William Waldman, New Jersey

'Formidable Task'

When Congress passed its welfare legislation Aug. 1, it took away part of Donna E. Shalala's job and handed it to William Waldman.

While Shalala, as secretary of health and human services, still retains some of her role as federal overseer of the nation's social safety net, the nuts and bolts of the welfare system will now be run out of 50 state offices, including that of Waldman, New Jersey's commissioner of human services.

Like his counterparts across the country, Waldman has to design a comprehensive new welfare system for his state almost overnight. He must move 25 percent of his welfare recipients into jobs within a year, or face a hefty penalty; decide how to provide assistance to thousands of immigrants whose federal aid will end; and make at least 30 statutory changes in an already overburdened child-support collection system.

Those and dozens of other changes must be passed by the state legislature and put into place no later than next July. That means Waldman must complete in a matter of weeks or months what Congress debated for nearly two years.

"This is the most formidable task we've ever faced," said Waldman, who oversees a $7 billion budget and one-third of state employees. "The consequences are very great and there is a lot of pressure to get it right. But the challenges are also matched by the opportunities to make it better."

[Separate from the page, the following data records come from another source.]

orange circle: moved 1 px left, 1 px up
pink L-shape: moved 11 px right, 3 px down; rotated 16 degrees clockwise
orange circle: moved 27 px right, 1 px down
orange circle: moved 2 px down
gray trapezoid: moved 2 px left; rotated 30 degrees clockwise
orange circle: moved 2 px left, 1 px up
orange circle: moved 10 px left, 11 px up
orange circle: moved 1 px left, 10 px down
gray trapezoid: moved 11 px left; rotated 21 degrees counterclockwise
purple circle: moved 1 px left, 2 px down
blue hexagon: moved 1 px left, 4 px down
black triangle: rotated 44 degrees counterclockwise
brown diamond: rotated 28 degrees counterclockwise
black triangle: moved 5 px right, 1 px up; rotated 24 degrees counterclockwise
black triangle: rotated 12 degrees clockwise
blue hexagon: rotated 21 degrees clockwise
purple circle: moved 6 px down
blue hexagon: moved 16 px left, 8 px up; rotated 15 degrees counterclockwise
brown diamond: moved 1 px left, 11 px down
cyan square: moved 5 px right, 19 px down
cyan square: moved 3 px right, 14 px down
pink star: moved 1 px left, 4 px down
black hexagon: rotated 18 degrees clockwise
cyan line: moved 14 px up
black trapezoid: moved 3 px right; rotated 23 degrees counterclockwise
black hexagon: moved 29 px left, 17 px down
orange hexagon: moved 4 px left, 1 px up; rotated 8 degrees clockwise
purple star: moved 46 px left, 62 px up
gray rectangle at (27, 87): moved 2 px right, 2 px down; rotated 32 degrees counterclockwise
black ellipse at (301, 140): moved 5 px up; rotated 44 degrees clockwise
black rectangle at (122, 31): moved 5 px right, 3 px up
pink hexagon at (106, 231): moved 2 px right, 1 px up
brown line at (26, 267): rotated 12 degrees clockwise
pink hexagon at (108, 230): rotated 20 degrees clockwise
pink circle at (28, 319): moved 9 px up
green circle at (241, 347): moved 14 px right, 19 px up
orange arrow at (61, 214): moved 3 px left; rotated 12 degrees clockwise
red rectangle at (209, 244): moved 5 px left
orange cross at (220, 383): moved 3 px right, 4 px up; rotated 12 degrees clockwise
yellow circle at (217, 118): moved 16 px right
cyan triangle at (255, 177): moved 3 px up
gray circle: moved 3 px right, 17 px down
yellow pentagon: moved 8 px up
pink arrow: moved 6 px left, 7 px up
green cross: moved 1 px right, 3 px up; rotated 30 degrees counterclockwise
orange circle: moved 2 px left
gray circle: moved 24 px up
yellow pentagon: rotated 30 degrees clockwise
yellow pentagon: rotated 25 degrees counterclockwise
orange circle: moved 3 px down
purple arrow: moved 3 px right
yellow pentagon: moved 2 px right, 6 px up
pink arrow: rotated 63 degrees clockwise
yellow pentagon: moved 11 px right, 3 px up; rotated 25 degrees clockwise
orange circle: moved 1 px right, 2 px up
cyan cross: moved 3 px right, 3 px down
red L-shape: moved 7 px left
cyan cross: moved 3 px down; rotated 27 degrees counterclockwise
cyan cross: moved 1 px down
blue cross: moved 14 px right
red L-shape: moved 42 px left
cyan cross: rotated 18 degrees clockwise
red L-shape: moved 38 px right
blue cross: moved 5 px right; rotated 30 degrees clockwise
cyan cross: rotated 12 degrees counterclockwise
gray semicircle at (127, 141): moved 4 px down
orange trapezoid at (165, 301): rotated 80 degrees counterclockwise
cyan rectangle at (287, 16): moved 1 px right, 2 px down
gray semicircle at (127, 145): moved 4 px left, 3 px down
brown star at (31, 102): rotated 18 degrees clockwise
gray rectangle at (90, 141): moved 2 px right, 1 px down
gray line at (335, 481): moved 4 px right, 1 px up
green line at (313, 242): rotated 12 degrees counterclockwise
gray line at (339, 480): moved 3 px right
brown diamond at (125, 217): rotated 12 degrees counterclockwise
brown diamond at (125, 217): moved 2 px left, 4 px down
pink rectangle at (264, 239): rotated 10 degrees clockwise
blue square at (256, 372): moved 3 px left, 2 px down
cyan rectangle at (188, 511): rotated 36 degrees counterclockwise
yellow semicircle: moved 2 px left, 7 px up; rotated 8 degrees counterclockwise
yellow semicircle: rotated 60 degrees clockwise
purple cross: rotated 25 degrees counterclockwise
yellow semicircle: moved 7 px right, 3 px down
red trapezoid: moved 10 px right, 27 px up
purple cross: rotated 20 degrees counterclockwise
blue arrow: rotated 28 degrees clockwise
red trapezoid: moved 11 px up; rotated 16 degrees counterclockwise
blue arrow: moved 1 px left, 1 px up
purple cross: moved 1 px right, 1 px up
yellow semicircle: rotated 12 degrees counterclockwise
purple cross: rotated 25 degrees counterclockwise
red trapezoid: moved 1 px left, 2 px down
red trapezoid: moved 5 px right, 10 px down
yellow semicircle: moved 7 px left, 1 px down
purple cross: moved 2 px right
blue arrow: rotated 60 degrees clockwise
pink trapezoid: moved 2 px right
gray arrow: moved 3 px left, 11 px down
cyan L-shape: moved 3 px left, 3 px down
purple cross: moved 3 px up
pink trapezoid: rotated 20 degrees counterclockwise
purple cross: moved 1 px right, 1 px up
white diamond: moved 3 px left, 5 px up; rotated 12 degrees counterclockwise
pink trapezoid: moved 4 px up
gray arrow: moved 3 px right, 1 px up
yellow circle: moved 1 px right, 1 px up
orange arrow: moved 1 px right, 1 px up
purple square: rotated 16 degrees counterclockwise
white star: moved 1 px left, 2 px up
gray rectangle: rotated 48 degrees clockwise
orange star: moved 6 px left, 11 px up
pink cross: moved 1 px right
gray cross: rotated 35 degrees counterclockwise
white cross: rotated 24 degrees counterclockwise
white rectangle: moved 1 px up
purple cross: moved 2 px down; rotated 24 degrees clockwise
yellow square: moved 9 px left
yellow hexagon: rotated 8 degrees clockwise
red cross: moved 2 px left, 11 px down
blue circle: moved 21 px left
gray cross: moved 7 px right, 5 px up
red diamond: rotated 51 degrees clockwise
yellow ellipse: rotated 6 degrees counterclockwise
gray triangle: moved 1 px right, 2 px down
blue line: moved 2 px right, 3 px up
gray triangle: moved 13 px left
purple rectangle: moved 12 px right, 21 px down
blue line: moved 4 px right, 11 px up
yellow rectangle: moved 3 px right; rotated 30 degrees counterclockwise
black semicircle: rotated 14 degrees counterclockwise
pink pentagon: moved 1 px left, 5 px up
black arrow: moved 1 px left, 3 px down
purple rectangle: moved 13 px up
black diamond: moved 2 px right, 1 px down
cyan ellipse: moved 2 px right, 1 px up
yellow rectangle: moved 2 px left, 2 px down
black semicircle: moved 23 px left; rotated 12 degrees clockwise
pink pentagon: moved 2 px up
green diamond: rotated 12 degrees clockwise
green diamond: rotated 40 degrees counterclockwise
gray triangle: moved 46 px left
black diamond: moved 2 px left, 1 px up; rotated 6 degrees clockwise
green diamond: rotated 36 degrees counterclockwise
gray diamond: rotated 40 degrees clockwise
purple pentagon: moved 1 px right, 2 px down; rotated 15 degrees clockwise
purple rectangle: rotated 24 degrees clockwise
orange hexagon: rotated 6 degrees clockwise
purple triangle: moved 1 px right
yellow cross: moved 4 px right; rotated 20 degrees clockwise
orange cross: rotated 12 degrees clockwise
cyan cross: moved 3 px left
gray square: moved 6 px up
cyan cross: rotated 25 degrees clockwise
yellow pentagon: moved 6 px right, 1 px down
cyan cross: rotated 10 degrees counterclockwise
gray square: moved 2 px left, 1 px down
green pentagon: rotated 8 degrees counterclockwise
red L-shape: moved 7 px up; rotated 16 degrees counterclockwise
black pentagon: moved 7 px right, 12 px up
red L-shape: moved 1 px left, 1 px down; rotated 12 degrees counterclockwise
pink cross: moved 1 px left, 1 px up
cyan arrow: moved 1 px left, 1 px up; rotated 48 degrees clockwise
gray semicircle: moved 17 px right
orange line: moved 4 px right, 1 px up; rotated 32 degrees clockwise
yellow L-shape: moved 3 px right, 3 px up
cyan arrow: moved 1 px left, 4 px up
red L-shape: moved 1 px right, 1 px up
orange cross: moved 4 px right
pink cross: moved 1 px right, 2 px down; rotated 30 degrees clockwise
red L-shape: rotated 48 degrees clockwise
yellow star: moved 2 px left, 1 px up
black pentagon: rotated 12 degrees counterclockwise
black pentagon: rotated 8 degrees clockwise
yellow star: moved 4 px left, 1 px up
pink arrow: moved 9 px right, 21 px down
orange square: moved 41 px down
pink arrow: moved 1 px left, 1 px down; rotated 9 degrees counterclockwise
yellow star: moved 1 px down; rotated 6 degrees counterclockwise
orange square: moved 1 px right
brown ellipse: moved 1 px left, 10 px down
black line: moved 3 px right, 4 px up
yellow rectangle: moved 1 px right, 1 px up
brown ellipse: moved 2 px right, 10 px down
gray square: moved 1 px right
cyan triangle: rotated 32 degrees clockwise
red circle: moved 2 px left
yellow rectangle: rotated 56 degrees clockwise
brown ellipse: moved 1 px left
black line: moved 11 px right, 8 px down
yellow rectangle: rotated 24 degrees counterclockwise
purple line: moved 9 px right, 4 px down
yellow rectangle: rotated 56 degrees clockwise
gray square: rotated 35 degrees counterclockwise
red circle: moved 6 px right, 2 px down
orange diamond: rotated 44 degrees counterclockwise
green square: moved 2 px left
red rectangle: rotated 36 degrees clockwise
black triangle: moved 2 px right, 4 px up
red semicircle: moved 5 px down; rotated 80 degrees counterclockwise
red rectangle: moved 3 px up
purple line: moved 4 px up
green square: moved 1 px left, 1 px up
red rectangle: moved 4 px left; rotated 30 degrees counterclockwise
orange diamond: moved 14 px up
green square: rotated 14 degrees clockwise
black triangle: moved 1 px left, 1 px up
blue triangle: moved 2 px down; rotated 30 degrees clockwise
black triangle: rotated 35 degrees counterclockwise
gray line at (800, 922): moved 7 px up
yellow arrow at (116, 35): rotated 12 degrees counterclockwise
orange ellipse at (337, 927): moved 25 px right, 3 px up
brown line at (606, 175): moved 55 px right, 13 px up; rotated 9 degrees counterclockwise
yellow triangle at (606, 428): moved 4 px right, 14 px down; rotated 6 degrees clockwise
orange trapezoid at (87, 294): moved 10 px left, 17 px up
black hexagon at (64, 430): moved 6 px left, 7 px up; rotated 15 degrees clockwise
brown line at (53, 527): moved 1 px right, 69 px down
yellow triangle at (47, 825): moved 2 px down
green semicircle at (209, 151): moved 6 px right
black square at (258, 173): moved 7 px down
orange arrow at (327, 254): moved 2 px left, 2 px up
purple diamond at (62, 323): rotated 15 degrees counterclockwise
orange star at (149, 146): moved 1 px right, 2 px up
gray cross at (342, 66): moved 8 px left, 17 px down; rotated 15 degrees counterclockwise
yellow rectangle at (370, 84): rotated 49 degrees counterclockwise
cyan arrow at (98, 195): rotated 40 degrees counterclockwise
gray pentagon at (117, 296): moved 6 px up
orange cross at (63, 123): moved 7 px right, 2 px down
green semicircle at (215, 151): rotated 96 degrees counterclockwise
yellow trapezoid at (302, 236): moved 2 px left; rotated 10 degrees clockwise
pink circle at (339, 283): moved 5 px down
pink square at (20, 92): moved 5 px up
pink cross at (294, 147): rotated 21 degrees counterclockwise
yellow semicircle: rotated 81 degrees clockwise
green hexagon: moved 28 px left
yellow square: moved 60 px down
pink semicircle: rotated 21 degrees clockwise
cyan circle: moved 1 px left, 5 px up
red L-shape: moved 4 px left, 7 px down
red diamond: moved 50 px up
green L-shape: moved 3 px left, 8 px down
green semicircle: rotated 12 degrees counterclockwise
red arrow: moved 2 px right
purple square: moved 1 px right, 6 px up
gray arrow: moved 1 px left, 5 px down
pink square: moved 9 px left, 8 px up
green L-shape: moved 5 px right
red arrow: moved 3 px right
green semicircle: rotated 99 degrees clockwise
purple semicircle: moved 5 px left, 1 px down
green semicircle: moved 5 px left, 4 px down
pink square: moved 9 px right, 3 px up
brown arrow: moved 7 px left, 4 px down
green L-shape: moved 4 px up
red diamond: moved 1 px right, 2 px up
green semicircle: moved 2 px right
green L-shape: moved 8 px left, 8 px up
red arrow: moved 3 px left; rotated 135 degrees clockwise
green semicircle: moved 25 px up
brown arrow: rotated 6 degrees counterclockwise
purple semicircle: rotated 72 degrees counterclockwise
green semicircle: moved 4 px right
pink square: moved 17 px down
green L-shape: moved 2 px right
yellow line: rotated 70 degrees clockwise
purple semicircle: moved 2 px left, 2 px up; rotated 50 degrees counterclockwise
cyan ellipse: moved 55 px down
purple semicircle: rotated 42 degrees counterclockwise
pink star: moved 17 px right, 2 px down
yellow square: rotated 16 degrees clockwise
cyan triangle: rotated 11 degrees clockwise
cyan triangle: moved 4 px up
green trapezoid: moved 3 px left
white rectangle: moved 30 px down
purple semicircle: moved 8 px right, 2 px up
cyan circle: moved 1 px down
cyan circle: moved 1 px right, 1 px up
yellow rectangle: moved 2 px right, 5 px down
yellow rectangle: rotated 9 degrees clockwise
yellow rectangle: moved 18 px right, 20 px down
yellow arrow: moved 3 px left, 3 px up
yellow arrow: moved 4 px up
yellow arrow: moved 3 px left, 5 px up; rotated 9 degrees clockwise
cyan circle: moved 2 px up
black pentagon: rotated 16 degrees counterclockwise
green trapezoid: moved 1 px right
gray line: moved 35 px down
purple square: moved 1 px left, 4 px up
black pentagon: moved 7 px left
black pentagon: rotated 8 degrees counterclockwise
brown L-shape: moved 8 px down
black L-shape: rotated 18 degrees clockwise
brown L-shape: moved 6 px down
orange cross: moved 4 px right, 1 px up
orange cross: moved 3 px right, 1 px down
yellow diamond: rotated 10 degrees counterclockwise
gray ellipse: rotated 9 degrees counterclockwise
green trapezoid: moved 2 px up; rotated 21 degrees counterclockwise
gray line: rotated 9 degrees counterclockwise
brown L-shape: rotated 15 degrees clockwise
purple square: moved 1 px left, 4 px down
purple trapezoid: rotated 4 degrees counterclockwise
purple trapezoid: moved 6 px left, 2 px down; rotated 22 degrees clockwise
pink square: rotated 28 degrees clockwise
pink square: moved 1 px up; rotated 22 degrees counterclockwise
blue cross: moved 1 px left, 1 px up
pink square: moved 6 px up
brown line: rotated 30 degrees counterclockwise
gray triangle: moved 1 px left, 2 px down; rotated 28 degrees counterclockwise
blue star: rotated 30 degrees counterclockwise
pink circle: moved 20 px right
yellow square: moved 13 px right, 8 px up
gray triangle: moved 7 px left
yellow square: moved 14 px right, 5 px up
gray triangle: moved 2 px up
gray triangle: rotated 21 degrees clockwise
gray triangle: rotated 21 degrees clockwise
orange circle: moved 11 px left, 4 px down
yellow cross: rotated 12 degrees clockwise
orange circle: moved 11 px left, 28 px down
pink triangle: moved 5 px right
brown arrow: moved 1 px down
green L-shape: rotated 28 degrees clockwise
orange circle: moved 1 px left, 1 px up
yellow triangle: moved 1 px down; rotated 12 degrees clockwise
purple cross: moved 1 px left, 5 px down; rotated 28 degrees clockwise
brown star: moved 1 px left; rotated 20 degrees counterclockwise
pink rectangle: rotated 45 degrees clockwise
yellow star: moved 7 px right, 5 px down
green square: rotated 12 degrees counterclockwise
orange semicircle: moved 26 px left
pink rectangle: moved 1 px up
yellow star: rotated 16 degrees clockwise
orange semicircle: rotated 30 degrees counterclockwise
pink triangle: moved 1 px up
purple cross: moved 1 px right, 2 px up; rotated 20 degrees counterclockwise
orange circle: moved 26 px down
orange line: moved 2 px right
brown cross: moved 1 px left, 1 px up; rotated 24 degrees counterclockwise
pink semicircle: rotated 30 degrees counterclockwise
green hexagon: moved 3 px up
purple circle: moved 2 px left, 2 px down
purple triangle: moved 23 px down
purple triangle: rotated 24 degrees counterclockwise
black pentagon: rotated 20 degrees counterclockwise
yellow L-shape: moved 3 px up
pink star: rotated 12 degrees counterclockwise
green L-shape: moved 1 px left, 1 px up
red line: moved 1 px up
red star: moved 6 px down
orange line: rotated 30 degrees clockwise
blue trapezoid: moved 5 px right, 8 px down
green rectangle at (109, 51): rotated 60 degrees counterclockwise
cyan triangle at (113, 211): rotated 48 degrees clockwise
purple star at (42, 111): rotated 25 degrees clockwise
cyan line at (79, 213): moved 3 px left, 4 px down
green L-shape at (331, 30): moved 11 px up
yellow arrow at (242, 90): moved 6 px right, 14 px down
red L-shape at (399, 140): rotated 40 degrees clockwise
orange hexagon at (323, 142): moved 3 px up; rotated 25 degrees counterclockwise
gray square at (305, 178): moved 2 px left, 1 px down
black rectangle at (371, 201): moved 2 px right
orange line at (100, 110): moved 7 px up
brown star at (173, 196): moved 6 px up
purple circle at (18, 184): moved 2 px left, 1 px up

New Jersey has a leg up on welfare reform because Republican Gov. Christine Todd Whitman has already proposed a comprehensive plan with time limits and many other features of the federal legislation.

Nevertheless, Waldman's days are a whirlwind of meetings with interest groups -- trying to build support for Whitman's proposal -- and staff, figuring out the implications of the new federal mandates. The regulations touch virtually every program under his purview, from child protection to disabled children.

Waldman is not at all convinced that welfare reform will be a windfall for New Jersey, even though the state will get between $30 million and $40 million more this year than last in federal funds.

His governor has already announced plans to help immigrants who lose their federal benefits under the legislation, shifting those costs to the state government.

Whitman has yet to decide whether to recommend that the legislature should opt out of a federal requirement prohibiting aid to adults convicted of drug felonies.

"This is a very, very tough thing," Waldman said. "Drug use in the projects is a problem of some significance. Should we redirect some of our programs toward drug treatment?"

Waldman, who began his career as a social worker in Newark, is wary of moving as fast as some states are moving to claim the maximum federal funds.

"This is such a big issue," he said. "I'm very reluctant to rush it through."